JECFA set a provisional tolerable weekly intake of 100ng/kg body weight per week on OTA. For an adult weighing 60kg, the provisional tolerable weekly intake was 6µg. Using the sample detected with the highest OTA content level as an example, an adult weighing 60kg would only exceed the threshold upon a prolonged weekly intake of 811g of the sample. Therefore, the health risk posed is low under normal consumption.
The Council published the test results of AFs and OTA content levels detected in Capsicum spp. spices, nutmegs and turmeric samples in the October 2019 issue of CHOICE. Combining both tests results, it is highly likely to detect AFs and OTA in dried spices. Consumers should not overlook the health risk and choose carefully even though the intake level of dried spice is generally low. The Council advised the Government and the industry to make reference to the Code of Practice for the Prevention and Reduction of Mycotoxins in Spices established by Codex Alimentarius Commission and should begin drafting the maximum level of OTA in dried spices to regulate and improve the safety of spice.

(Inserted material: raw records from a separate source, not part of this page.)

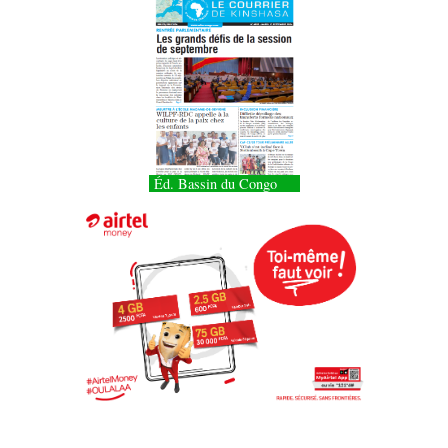
Éd. Bassin du Congo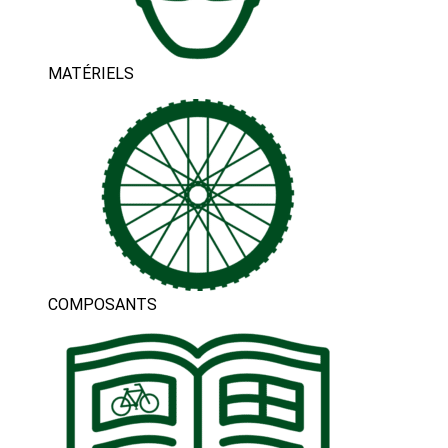
MATÉRIELS
COMPOSANTS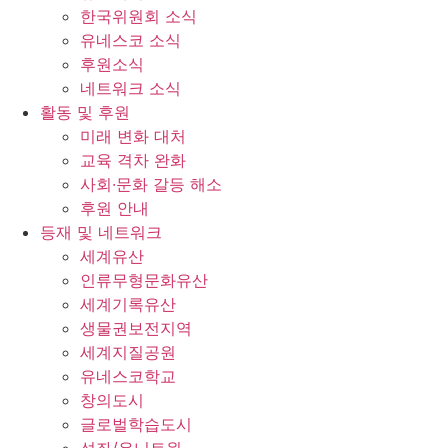
한국위원회 소식
유네스코 소식
후원소식
네트워크 소식
활동 및 후원
미래 변화 대처
교육 격차 완화
사회∙문화 갈등 해소
후원 안내
등재 및 네트워크
세계유산
인류무형문화유산
세계기록유산
생물권보전지역
세계지질공원
유네스코학교
창의도시
글로벌학습도시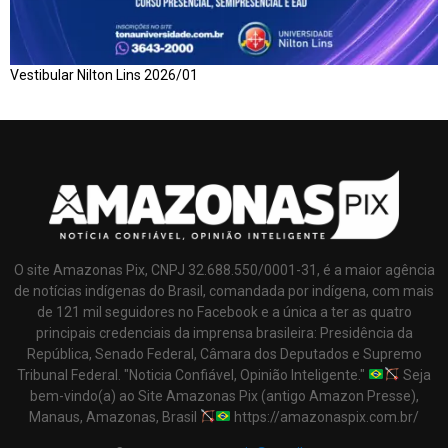
Vestibular Nilton Lins 2026/01
O site Amazonas Pix, CNPJ 32.688.550/0001-31, é a maior agência
de notícias indígenas do Brasil, comandada por indígena, com mais
de 121 mil seguidores no Facebook e a única a ter as quatro
principais credenciais da imprensa brasileira: Presidência da
República, Senado Federal, Câmara dos Deputados e Supremo
Tribunal Federal. "Noticia Confiável, Opinião Inteligente."
Seja
bem-vindo(a) ao Site Amazonas Pix (antigo Amazon Presse),
Manaus, Amazonas, Brasil
https://amazonaspix.com.br/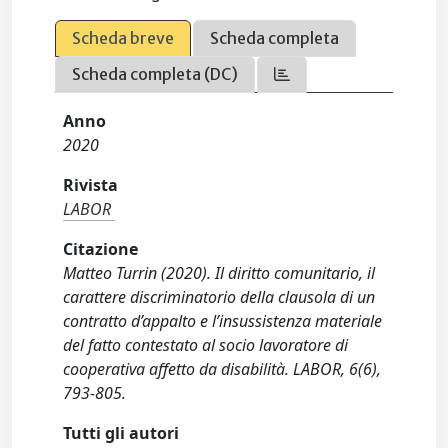
Scheda breve
Scheda completa
Scheda completa (DC)
Anno
2020
Rivista
LABOR
Citazione
Matteo Turrin (2020). Il diritto comunitario, il
carattere discriminatorio della clausola di un
contratto d’appalto e l’insussistenza materiale
del fatto contestato al socio lavoratore di
cooperativa affetto da disabilità. LABOR, 6(6),
793-805.
Tutti gli autori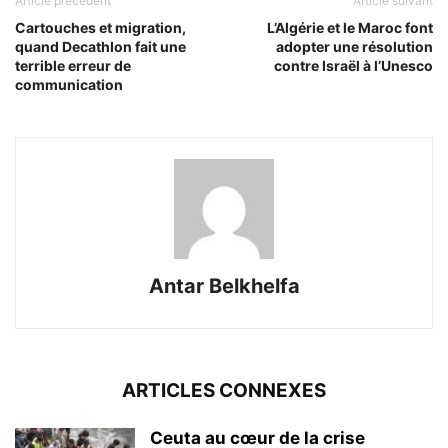
Article précédent
Article suivant
Cartouches et migration,
L’Algérie et le Maroc font
quand Decathlon fait une
adopter une résolution
terrible erreur de
contre Israël à l’Unesco
communication
Antar Belkhelfa
ARTICLES CONNEXES
Ceuta au cœur de la crise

When choosing and cooking with spices, consumers should take heed of the following:
- Read the product label carefully and take note of the shelf life and expiry date. Check if the spice is moldy, discoloured or stinks. Make sure the product packaging is intact. Whole grains and corns of spices generally have a longer shelf life than their powder-form counterpart;
- Once opened, the spice should be stored in a tightly sealed container and placed in a cool dry place, away from sunlight and humidity and at a distance from hot cooking stoves. It should be consumed as quickly as possible;
- Spice powder may form lumps due to temperature difference, affecting its flavour over time so it is not advisable to keep it in the fridge. If you only use spices in small quantity, it would be better to buy smaller packages;
- Maintain a balanced and diverse diet to avoid consuming too much spice so as to reduce the chance of the excessive intake of mycotoxins.